Well, Matt Mathews looked hard at the crow from behind his soft brown fringe and he saw a thin and ragged bird and Matt decided he liked the crow after all and the bird did seem rather wise and so he thought may be telling the truth.

'Alright,' said Matt, throwing the rest of his pasty to the crow, 'I'm listening.'

'Then I'll tell you the story of St Neot and the pilfering crows,' began the crow. 'Times were very hard in Cornwall at that time and everyone worked on the land, they grew what they could to feed their hungry families. Now, us crows also had to feed our hungry families, and we understood that when the people spread the corn seeds over the fields we were welcome to eat them. Let me be double clear on this: we crows were very sure we were entitled to eat the corn as it was sown. The people were not so clear about this and they began to guard their fields so the birds could not eat the corn seeds. Every day they guarded their fields, every day but Sundays, when they went to church to listen to St.
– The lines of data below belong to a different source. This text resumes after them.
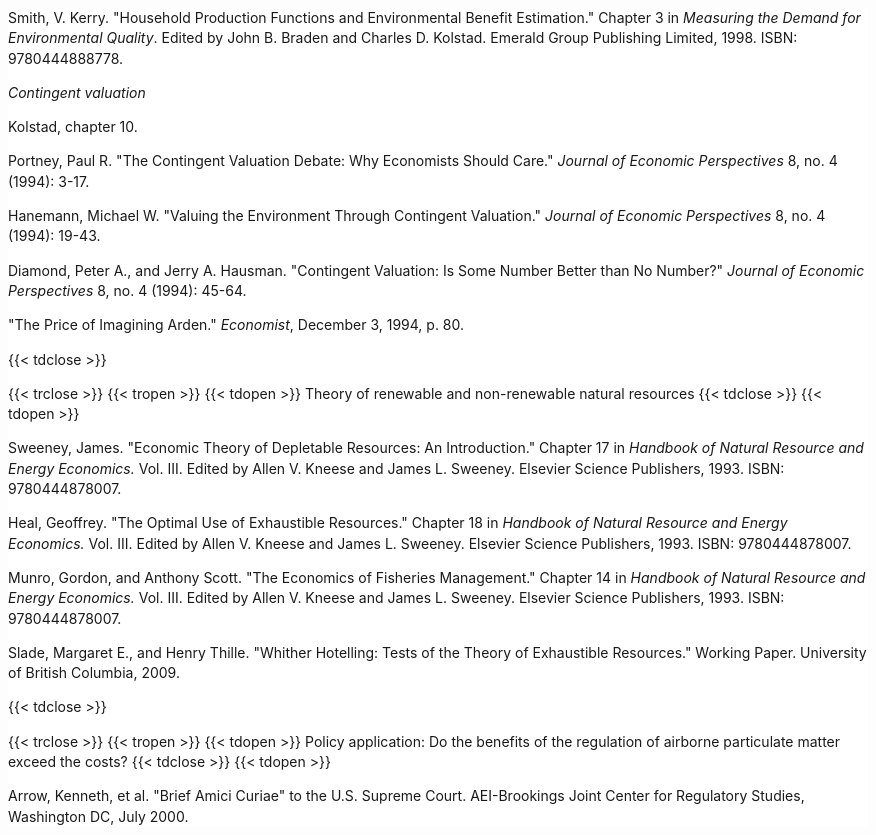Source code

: Smith, V. Kerry. "Household Production Functions and Environmental Benefit Estimation." Chapter 3 in _Measuring the Demand for Environmental Quality_. Edited by John B. Braden and Charles D. Kolstad. Emerald Group Publishing Limited, 1998. ISBN: 9780444888778.

_Contingent valuation_

Kolstad, chapter 10.

Portney, Paul R. "The Contingent Valuation Debate: Why Economists Should Care." _Journal of Economic Perspectives_ 8, no. 4 (1994): 3-17.

Hanemann, Michael W. "Valuing the Environment Through Contingent Valuation." _Journal of Economic Perspectives_ 8, no. 4 (1994): 19-43.

Diamond, Peter A., and Jerry A. Hausman. "Contingent Valuation: Is Some Number Better than No Number?" _Journal of Economic Perspectives_ 8, no. 4 (1994): 45-64.

"The Price of Imagining Arden." _Economist_, December 3, 1994, p. 80.


{{< tdclose >}}

{{< trclose >}}
{{< tropen >}}
{{< tdopen >}}
Theory of renewable and non-renewable natural resources
{{< tdclose >}}
{{< tdopen >}}


Sweeney, James. "Economic Theory of Depletable Resources: An Introduction." Chapter 17 in _Handbook of Natural Resource and Energy Economics._ Vol. III. Edited by Allen V. Kneese and James L. Sweeney. Elsevier Science Publishers, 1993. ISBN: 9780444878007.

Heal, Geoffrey. "The Optimal Use of Exhaustible Resources." Chapter 18 in _Handbook of Natural Resource and Energy Economics._ Vol. III. Edited by Allen V. Kneese and James L. Sweeney. Elsevier Science Publishers, 1993. ISBN: 9780444878007.

Munro, Gordon, and Anthony Scott. "The Economics of Fisheries Management." Chapter 14 in _Handbook of Natural Resource and Energy Economics._ Vol. III. Edited by Allen V. Kneese and James L. Sweeney. Elsevier Science Publishers, 1993. ISBN: 9780444878007.

Slade, Margaret E., and Henry Thille. "Whither Hotelling: Tests of the Theory of Exhaustible Resources." Working Paper. University of British Columbia, 2009.


{{< tdclose >}}

{{< trclose >}}
{{< tropen >}}
{{< tdopen >}}
Policy application: Do the benefits of the regulation of airborne particulate matter exceed the costs?
{{< tdclose >}}
{{< tdopen >}}


Arrow, Kenneth, et al. "Brief Amici Curiae" to the U.S. Supreme Court. AEI-Brookings Joint Center for Regulatory Studies, Washington DC, July 2000.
Neot preaching and praying. Every Sunday the crows from far about ate all they could from the fields, a whole week's worth of corn to which they were entitled and every Sunday the people were very cross, that their corn had disappeared. Finally the people decided not to go to church on Sundays, but to guards their fields instead.

'St. Neot was then very cross and he called the people to a meeting in which they made quite clear to St. Neot that food had to come first. St. Neot wasn't so sure about this but he did have a regular supply of fish himself, so he decided on a plan.

'For many days St. Neot laboured alone on the common not far from the village building a huge pound out of earth and granite. When he was finished, he called to the crows to come to the pound and they couldn't help but obey him. You see Matt, St. Neot had a way of communicating with birds and animals, he was entrancing. In a flash they all came to the pound and perched on its walls then hopped down until the inside was black, totally black. St. Neot couldn't believe how many crows lived in the area, no wonder the fields were so quickly stripped of corn.

'Now listen to me crows,' said St. Neot sternly. 'I am going to call you here to the Crow Pound every Sunday morning and you will come and stay here while I am giving my Sunday service. It is very important the people need not worry about you pilfering crows and can listen to my words of wisdom.'

'St. Neot went to the village and called the people to church telling them the crows were impounded in the Crow Pound. The crows found they rather liked the hymn singing and tried their best to join in with a mighty crowing chorus. From then on, every year St. Neot was alive, the crows were called to the Crow Pound on Sundays at the time when the corn was being sown.'

As the crow finished his tale, Matt Mathew's father came round the corner and the crow flew off across the fields.